The Companies Act prescribes when special resolutions are required.  Section 65 (11) of the Companies Act provides that special resolutions are required in the following instances:
  • amending the company’s memorandum of incorporation to the extent required by section 16(1)(c) of the Companies Act;
  • ratifying a consolidated revision of a company’s memorandum of incorporation;
  • ratifying actions by the company or directors in excess of their authority, as contemplated in section 20(2) of the Companies Act;
  • approving an issue of shares or granting of rights in the circumstances contemplated in section 41(1) of the Companies Act being rights issued to a director, prescribed officer, future director, or future prescribed officer of the company; rights issued to a person related or inter-related to the company, or to a director or prescribed officer of the company; or rights issued to a nominee of a person mentioned herein;
  • approving an issue of shares or securities as contemplated in section 41(3) of the Companies Act which states that a special resolution will be required for an issue of shares, securities convertible into shares, or rights exercisable for shares in a transaction or series of integrated transactions if the voting power of the class of shares that are issued or issuable as a result of the transaction or series of transactions will be equal to or exceed 30% of the voting power of all the shares of that class held by the shareholders immediately before the transaction or series of transactions;
  • authorising the board to grant financial assistance in terms of section 44 by way of a loan, guarantee, the provision of security or otherwise to any person for the purpose of, or in connection with, the subscription of any option, or any securities, issued or to be issued by the company or a related or inter-related company, or for the purchase of any securities of the company or a related or inter-related company;
  • approving a decision of the board for re-acquisition of shares in the circumstances contemplated in section 48(8) of the Companies Act;
  • authorising the basis for compensation to directors for their services in terms of section 66(9) of the Companies Act;
  • approving the voluntary winding up of a solvent company in terms of section 80(1) whereby a solvent company may only be wound up voluntarily if the company has adopted a special resolution to do so, which may provide for the winding up by the company or by its creditors;
  • approving an application to transfer the registration of the company to a foreign jurisdiction;
  • approving any proposed fundamental transaction to the extent required by Part A of Chapter 5;
  • revoking a special resolution which triggers appraisal rights under section 164 of the Companies Act.; and
  • in terms of section 36(2)(a) of the Companies Act, the authorisation and classification of shares, the number of authorised shares of each class, and the preferences, rights, limitations and other terms associated with each class of shares as set out in the company’s memorandum of incorporation, may be changed only by an amendment of the memorandum of incorporation by special resolution of the shareholders, or the board in certain circumstances provided for in the Companies Act.
In addition to the above, the company’s memorandum of incorporation may require a special resolution to approve any other matter.

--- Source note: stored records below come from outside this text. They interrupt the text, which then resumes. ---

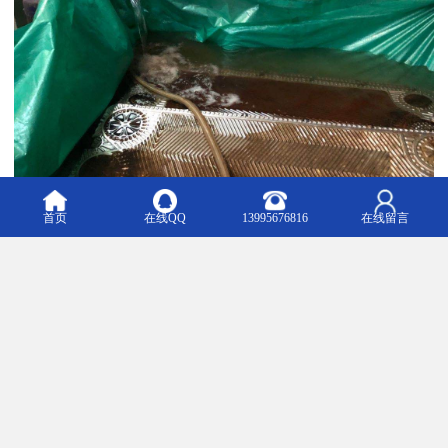
首页
在线QQ
13995676816
在线留言
清洗效果
清洗后的设备工作效率显著提高，使用寿命延长。例如，使用特定
的金属清洗剂可以快速金属表面的油污，且无腐蚀，使用。清洗后
的金属表面会形成一层保护膜，具有短期防锈作用。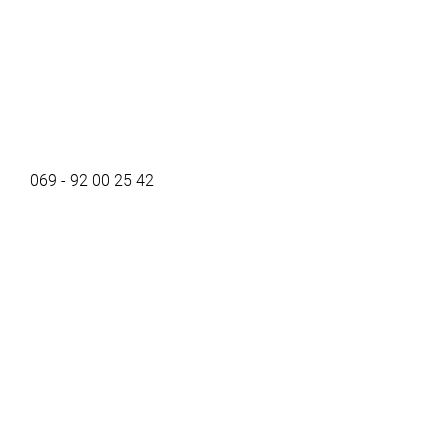
069 - 92 00 25 42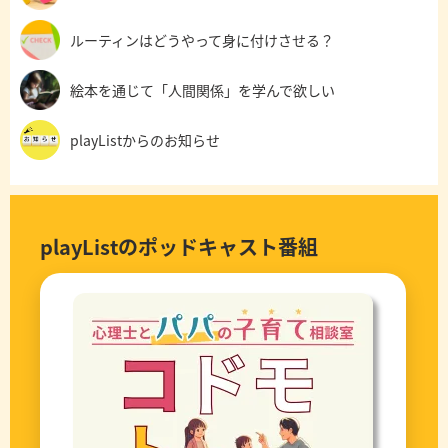
ルーティンはどうやって身に付けさせる？
絵本を通じて「人間関係」を学んで欲しい
playListからのお知らせ
playListのポッドキャスト番組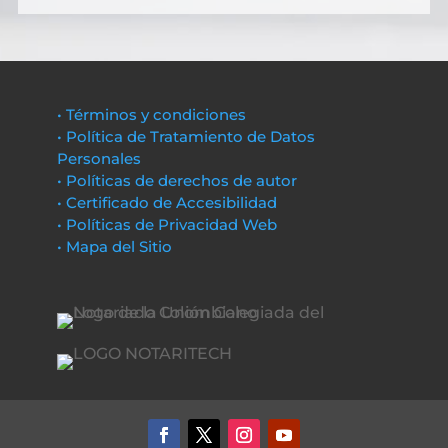
• Términos y condiciones
• Política de Tratamiento de Datos
Personales
• Políticas de derechos de autor
• Certificado de Accesibilidad
• Políticas de Privacidad Web
• Mapa del Sitio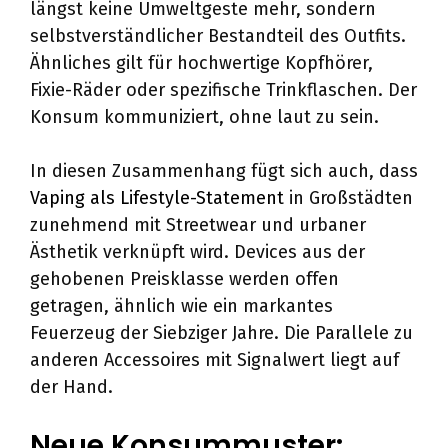
längst keine Umweltgeste mehr, sondern
selbstverständlicher Bestandteil des Outfits.
Ähnliches gilt für hochwertige Kopfhörer,
Fixie-Räder oder spezifische Trinkflaschen. Der
Konsum kommuniziert, ohne laut zu sein.
In diesen Zusammenhang fügt sich auch, dass
Vaping als Lifestyle-Statement
in Großstädten
zunehmend mit Streetwear und urbaner
Ästhetik verknüpft wird. Devices aus der
gehobenen Preisklasse werden offen
getragen, ähnlich wie ein markantes
Feuerzeug der Siebziger Jahre. Die Parallele zu
anderen Accessoires mit Signalwert liegt auf
der Hand.
Neue Konsummuster: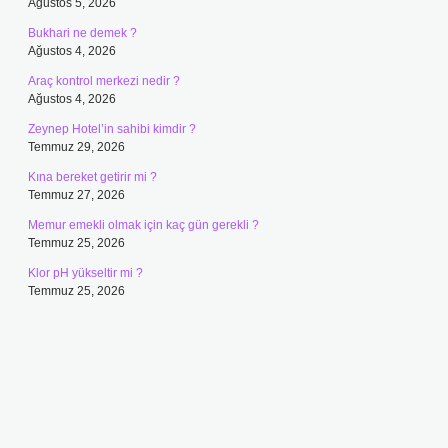
Ağustos 5, 2026
Bukhari ne demek ?
Ağustos 4, 2026
Araç kontrol merkezi nedir ?
Ağustos 4, 2026
Zeynep Hotel’in sahibi kimdir ?
Temmuz 29, 2026
Kına bereket getirir mi ?
Temmuz 27, 2026
Memur emekli olmak için kaç gün gerekli ?
Temmuz 25, 2026
Klor pH yükseltir mi ?
Temmuz 25, 2026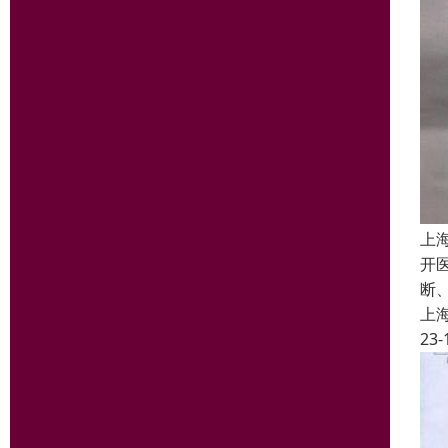
上
开
断
上
23-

Should the shareholders of a company unanimously assent to a certain transaction, the absence of a special resolution may not necessarily void the transaction except for matters that require a special resolution to be filed at the CIPC. However, until there is confirmation from the Supreme Court of Appeal on this matter, passing a special resolution is a mandatory requirement which cannot, without a doubt, be fulfilled through unanimous assent and is very much dependent on the fact of the matter.

The requirement of obtaining shareholders’ assent to the passing of a special resolution could hamper or obstruct certain business transactions.  We advise that companies should err on the side of caution, ensure that shareholder resolutions, in particular special resolutions, are passed and implemented with legal technical compliance, whether or not they are used strategically, and whether or not they are passed at physical meetings, in order to avoid transactions being set aside or shareholders claiming prejudice.